Mhyanif Lozada | PantherNOW Staff
On Oct. 12, FIU’s Global Indigenous Forum marked the annual Dia de la Raza by hosting a virtual conversation honoring indigenous American voices.
Joined by the Kuyayky Foundation, a nonprofit organization that aims to showcase and promote Andean indigenous culture through music, the event featured artists from native Central American and South American communities who shared their artwork and discussed indigenous identity in a changing world.
Candy Hurtado-Bonilla, a member of the Kuyayky Foundation, welcomed attendees with a reflection on the Dia de la Raza celebration.
“We’d like to celebrate by reflecting on everything we have lived through in Latin America,” said Hurtado-Bonilla, “so indigenous people can keep making spaces to be creative, and establish dialogues.”
Founded by the Hurtado family in their native Peru, the foundation’s efforts continued in the United States after they emigrated to Miami.
Guests discussed how indigenous communities can be better represented in creative spaces, especially as harmful beliefs established by colonization are dismantled. One such belief is the racial categorization of “mestizo,” or mixed.
“It’s not about fighting with anyone, or about the idea of being mestizo, which has historically been used to erase our identities,” said Hurtado-Bonilla, “but rather about recognizing our strong roots all over different native communities.”
The first guest to speak was Carlos Orozco, a sculptor from the Huave community in Oaxaca, Mexico. Orozco’s project – Puech Ikots – aims to educate about indigenous culture through art and provide Oaxacan artists with opportunities to profit from their work.
“We created this project to diffuse our Oaxacan culture and tradition,” said Orozco, “but also to help artists who are in Oaxaca’s impoverished regions who may not have a platform for their work otherwise.”
Photographer Diego Huerta, whose work has previously been featured in National Geographic, traveled throughout Mexico to share indigenous communities’ experiences through documentaries and photo albums.
Huerta commented on how issues affecting indigenous groups have gone easily unnoticed, and how continuing conversations on these issues is essential. He also reflected on the importance of preserving traditional values in indigenous communities.

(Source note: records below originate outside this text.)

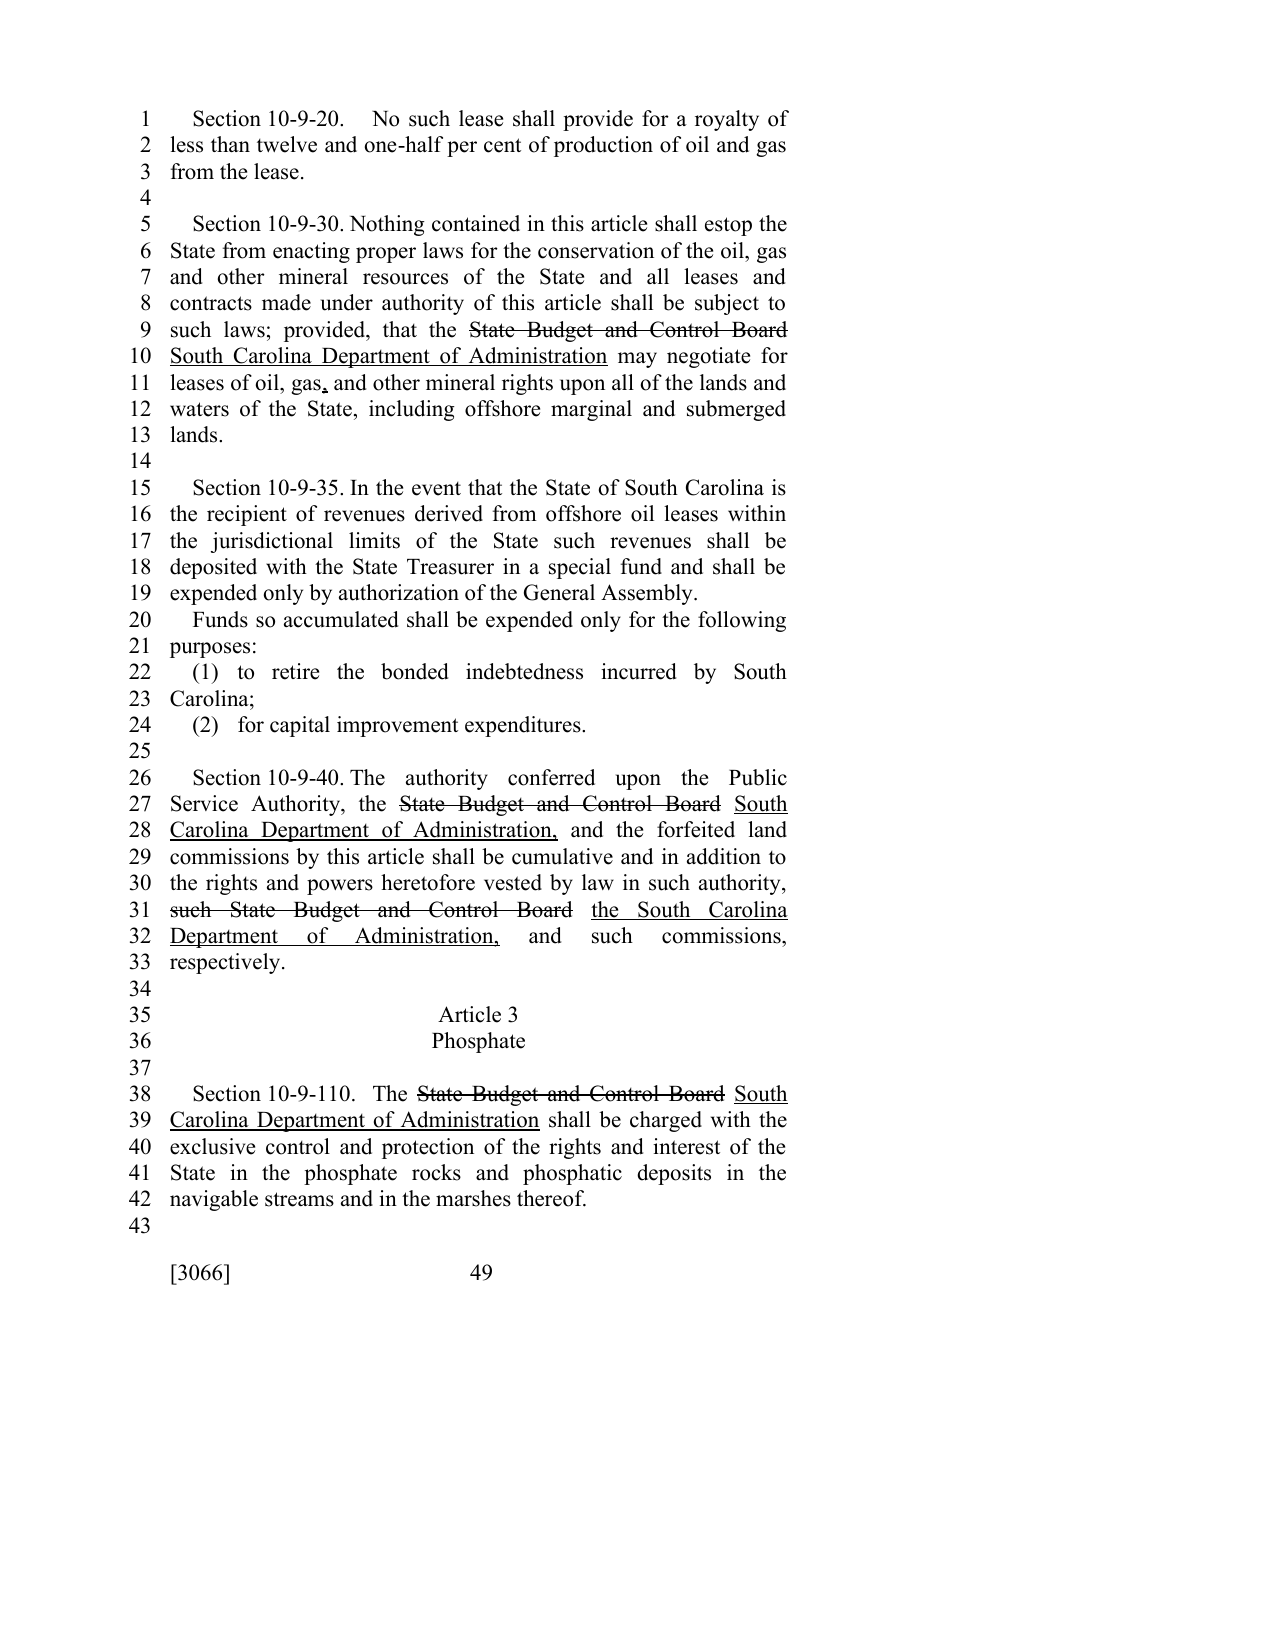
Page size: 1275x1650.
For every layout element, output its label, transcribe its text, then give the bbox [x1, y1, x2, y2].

text Section 10-9-20. No such lease shall provide for a royalty of less than twelve and one-half per cent of production of oil and gas from the lease. [169, 105, 787, 184]
text Article 3 [169, 1001, 787, 1027]
text Section 10-9-40. The authority conferred upon the Public Service Authority, the State Budget and Control Board South Carolina Department of Administration, and the forfeited land commissions by this article shall be cumulative and in addition to the rights and powers heretofore vested by law in such authority, such State Budget and Control Board the South Carolina Department of Administration, and such commissions, respectively. [169, 764, 787, 975]
text (2) for capital improvement expenditures. [169, 711, 787, 737]
text (1) to retire the bonded indebtedness incurred by South Carolina; [169, 658, 787, 711]
text Phosphate [169, 1027, 787, 1054]
text Section 10-9-30. Nothing contained in this article shall estop the State from enacting proper laws for the conservation of the oil, gas and other mineral resources of the State and all leases and contracts made under authority of this article shall be subject to such laws; provided, that the State Budget and Control Board South Carolina Department of Administration may negotiate for leases of oil, gas, and other mineral rights upon all of the lands and waters of the State, including offshore marginal and submerged lands. [169, 210, 787, 448]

“For example, in the U.S. we talk about going back to eating organic foods, and that costs a lot,” said Huerta. “Whereas when you go to a pueblo [community] and eat a recently picked piece of elote , and it tastes like glory, you wonder: are they poor, or am I the poor one?”
CiaoRose Productions, an Andean audiovisual group focused on promoting native Peruvian culture, showed several clips of their films featuring indigenous communities from underrepresented areas across the region.
The event also showcased content creator Christopher Vargas’ work, which consists of dubbing famous movies and shows into the native Quechua language.
This was coupled with the announcement of an upcoming cinematic project centered on honoring the ancestral legacy of the Hurtado family’s hometown in Yauyos, located in Jauja, Peru.
All the guests stressed the importance of encouraging younger generations to raise awareness of native communities, especially in online spaces.
However, the invited artists also hoped that the beauty and resilience of indigenous cultures are doubly recognized by a wider audience.
“When stories about tragedy, misery, and disaster win all the prizes, it’s hard to show beauty,” said Huerta. “But it’s important to keep showing that side of humanity. It sets a precedent of who we are, and who we want to be.”